━━━━━ FRAGMENTO DE TEXTO

Con motivo de la publicación hace una semana de un reportaje sobre «la esacasa, casi ridícula, presencia de mujeres en el callejero leonés» (alrededor del 5%) un colectivo de profesores se ha dirigido a este periódico con una reflexión: «Entendemos, y valoramos, la reivindicacion del callejero pero hacemos otro planteamiento: ¿Y los nombres de los colegios, con lo que estos centros significan, el lugar dónde se están formando las siguientes generaciones?, no solo mujeres, también ahí se prodigan reyes, santos y similares, como ocurre con el callejero y con el añadido de que cambiarlos no sería tan complicado como el callejero».
Y añaden otras reflexiones como «la lógica de los lugares». Se preguntan: «Tiene sentido que el IES de La Robla no se llame Josefina Aldecoa, que fundó y dirigió un colegio, que escribio sobre las maestras y la enseñanza, además de ser de La Robla ¿Qué tiene que ver Ramiro II con este lugar? ¿Cómo se le pone a un centro educativo un nombre cuyo apodo era Demonio?».

━━━━━━━━━━
━━━━━ MATERIAL EXTRAÍDO

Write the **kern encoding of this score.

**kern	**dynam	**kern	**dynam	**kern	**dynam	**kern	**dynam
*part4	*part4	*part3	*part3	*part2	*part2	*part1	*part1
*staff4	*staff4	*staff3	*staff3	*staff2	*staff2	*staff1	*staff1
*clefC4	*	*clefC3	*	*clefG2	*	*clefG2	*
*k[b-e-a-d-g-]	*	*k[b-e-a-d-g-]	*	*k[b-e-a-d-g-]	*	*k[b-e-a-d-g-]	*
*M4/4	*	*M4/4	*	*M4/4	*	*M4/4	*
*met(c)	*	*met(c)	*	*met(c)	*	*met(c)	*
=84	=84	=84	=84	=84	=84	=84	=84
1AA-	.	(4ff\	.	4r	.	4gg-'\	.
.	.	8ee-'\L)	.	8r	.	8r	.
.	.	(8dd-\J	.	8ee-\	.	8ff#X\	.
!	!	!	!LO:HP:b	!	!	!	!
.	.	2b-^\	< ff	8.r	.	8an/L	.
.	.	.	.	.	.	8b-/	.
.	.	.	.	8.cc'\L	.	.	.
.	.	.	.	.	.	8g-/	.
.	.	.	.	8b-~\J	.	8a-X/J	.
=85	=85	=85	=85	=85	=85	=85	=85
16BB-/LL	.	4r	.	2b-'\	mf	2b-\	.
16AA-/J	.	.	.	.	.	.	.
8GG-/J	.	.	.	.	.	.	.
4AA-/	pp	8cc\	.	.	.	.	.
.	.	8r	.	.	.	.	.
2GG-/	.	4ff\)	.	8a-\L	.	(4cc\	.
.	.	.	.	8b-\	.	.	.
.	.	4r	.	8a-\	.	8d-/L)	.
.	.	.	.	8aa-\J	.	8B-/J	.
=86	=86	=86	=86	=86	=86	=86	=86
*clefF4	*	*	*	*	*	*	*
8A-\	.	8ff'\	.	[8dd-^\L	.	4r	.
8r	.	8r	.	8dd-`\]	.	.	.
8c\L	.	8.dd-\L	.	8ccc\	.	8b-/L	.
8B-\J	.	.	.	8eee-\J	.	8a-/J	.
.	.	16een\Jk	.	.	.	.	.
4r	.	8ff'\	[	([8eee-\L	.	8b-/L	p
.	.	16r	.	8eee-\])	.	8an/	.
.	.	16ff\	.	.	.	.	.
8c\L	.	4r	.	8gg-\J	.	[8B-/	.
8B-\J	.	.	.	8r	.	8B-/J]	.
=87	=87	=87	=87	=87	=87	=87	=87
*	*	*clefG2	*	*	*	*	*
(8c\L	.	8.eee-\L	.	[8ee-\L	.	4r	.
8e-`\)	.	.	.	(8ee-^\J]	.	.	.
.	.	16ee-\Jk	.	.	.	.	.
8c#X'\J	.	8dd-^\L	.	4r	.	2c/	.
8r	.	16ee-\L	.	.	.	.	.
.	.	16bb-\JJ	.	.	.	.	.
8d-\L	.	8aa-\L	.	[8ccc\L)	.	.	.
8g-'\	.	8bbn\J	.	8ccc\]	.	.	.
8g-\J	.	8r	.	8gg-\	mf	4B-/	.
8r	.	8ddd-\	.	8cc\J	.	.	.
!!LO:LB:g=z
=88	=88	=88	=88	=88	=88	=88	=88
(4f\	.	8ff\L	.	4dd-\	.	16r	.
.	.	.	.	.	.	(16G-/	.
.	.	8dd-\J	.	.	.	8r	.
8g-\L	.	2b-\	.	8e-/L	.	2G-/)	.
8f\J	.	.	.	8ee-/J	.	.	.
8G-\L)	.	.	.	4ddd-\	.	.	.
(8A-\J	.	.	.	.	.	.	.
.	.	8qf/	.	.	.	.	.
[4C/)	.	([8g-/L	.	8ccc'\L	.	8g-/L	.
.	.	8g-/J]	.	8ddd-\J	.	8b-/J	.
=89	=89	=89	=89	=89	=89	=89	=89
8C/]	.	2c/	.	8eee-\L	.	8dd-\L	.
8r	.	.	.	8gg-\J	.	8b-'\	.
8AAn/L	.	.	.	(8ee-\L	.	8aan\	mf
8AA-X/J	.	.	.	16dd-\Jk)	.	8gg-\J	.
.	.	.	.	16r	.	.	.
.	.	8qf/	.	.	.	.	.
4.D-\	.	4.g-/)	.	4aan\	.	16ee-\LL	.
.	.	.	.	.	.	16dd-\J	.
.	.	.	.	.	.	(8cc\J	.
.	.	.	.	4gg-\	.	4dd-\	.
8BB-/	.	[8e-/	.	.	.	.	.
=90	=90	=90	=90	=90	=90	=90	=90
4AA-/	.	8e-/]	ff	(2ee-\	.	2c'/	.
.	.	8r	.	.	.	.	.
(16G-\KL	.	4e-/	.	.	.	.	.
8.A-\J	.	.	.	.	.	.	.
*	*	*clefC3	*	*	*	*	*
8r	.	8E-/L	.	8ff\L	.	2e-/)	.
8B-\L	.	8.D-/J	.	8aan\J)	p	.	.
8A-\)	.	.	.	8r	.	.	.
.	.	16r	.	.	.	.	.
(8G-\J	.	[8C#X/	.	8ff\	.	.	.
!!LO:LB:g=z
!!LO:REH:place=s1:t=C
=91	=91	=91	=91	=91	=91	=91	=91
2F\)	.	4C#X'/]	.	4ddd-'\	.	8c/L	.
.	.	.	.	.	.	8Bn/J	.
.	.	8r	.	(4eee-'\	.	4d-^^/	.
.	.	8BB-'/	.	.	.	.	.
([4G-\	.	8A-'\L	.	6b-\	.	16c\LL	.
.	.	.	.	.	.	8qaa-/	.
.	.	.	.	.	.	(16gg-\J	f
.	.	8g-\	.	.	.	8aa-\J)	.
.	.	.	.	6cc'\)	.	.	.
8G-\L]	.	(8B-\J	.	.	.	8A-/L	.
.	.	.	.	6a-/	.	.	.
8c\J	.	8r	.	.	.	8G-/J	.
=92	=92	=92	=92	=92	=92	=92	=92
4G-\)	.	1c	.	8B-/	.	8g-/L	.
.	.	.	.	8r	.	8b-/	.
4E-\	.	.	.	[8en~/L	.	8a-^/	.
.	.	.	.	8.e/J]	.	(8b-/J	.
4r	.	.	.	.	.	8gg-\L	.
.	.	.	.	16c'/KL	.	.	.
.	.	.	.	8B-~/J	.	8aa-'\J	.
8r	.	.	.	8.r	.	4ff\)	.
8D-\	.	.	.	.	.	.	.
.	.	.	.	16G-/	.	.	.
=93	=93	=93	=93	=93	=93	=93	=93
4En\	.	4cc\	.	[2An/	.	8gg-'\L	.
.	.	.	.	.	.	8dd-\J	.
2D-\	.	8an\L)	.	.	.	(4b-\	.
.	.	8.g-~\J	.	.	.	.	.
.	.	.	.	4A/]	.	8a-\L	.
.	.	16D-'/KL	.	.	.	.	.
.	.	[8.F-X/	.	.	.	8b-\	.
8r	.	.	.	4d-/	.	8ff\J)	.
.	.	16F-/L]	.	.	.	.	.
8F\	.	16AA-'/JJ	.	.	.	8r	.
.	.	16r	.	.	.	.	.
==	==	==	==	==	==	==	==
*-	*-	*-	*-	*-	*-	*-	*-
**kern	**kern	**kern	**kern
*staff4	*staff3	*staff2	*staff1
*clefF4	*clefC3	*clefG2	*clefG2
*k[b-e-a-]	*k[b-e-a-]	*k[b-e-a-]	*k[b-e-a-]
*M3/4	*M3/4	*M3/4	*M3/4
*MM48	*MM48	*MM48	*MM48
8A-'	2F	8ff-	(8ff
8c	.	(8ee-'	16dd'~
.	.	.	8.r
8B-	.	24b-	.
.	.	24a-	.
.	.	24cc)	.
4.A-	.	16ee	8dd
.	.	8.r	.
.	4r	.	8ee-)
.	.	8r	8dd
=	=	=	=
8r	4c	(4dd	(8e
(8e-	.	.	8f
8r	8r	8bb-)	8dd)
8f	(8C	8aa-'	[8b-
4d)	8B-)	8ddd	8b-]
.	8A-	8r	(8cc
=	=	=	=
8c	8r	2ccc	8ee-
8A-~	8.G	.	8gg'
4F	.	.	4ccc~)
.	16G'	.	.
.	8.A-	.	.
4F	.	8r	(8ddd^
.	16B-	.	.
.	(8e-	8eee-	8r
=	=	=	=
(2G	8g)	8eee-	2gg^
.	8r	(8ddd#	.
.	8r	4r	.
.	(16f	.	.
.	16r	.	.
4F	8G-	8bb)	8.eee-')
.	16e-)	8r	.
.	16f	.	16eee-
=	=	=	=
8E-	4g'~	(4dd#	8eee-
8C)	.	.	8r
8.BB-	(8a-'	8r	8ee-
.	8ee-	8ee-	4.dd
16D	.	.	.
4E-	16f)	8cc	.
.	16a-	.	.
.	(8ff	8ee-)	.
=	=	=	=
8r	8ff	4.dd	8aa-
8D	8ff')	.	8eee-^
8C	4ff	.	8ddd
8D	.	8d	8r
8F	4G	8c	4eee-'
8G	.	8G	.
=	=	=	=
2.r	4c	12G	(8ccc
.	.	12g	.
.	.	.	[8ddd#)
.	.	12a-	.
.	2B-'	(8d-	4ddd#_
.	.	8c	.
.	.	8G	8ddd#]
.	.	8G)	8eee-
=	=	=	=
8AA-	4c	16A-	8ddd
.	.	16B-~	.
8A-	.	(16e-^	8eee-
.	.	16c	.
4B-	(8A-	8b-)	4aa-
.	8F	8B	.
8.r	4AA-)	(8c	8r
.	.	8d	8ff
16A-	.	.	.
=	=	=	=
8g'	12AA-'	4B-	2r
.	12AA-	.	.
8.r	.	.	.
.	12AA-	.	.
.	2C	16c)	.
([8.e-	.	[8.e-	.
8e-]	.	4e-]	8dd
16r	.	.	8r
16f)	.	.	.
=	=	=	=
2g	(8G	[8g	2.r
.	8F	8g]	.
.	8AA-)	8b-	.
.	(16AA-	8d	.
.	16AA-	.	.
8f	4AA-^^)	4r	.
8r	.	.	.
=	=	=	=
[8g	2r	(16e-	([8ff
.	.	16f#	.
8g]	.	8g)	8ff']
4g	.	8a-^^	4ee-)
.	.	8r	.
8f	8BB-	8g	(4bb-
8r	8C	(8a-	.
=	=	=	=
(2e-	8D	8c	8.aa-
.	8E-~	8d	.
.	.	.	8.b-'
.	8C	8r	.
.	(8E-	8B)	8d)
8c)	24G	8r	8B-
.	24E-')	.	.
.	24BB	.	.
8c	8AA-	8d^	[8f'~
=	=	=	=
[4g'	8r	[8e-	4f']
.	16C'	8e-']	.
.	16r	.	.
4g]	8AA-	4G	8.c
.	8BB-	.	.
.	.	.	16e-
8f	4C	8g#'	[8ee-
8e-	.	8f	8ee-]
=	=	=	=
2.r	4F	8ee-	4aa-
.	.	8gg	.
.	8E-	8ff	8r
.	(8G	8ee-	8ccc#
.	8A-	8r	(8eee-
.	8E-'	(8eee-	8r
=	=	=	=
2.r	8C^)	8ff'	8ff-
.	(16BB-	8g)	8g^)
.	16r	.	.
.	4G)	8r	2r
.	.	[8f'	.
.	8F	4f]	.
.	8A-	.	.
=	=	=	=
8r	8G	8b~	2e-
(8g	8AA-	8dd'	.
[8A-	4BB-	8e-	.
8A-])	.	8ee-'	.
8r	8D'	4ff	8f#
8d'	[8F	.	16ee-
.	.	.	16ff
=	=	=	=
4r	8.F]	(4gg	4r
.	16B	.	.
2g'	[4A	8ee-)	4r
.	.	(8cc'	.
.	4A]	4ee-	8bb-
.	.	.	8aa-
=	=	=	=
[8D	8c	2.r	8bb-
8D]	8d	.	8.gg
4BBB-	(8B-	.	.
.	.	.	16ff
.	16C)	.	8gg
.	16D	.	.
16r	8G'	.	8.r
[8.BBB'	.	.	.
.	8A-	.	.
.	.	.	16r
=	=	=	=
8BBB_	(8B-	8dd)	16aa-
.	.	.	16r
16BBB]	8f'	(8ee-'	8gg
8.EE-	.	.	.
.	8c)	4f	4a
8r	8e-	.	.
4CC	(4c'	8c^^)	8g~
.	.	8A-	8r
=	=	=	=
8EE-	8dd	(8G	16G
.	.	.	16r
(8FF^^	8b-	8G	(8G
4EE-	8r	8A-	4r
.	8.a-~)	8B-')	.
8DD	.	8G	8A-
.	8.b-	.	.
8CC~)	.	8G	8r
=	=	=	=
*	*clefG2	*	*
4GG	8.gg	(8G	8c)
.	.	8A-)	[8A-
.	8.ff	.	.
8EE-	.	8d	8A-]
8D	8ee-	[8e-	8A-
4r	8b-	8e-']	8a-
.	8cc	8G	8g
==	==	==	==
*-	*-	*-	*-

━━━━━━━━━━

== QUÉ HACER ==
Prolonga el fragmento sobre los nombres de los colegios leoneses a partir de su última oración. Los registros no intervienen en nada de esto.

== RESULTADO OBTENIDO ==
Concluyen que llamarse Aldecoa haría que los alumnos pudieran conocer mucho mejor a la escritora y realizar actividades sobre su obra. Y rematan, «muy cerca, en Pola, hay un IESO que ni tiene nombre y está documentado que en Gordón fue maestra otra mujer ejemplar: Ángela Ruiz, inventora del precursor del libro electrónico».
Señalan que solo son dos ejemplos nacidos ‘al calor’ de que es el centenario de Aldecoa; y anuncian una recogida de firmas para «darle más sentido de justicia y lógica educativa a los nombres de los centros educativos de la provincia y la Comunidad;algo que no contempla ningún partido ».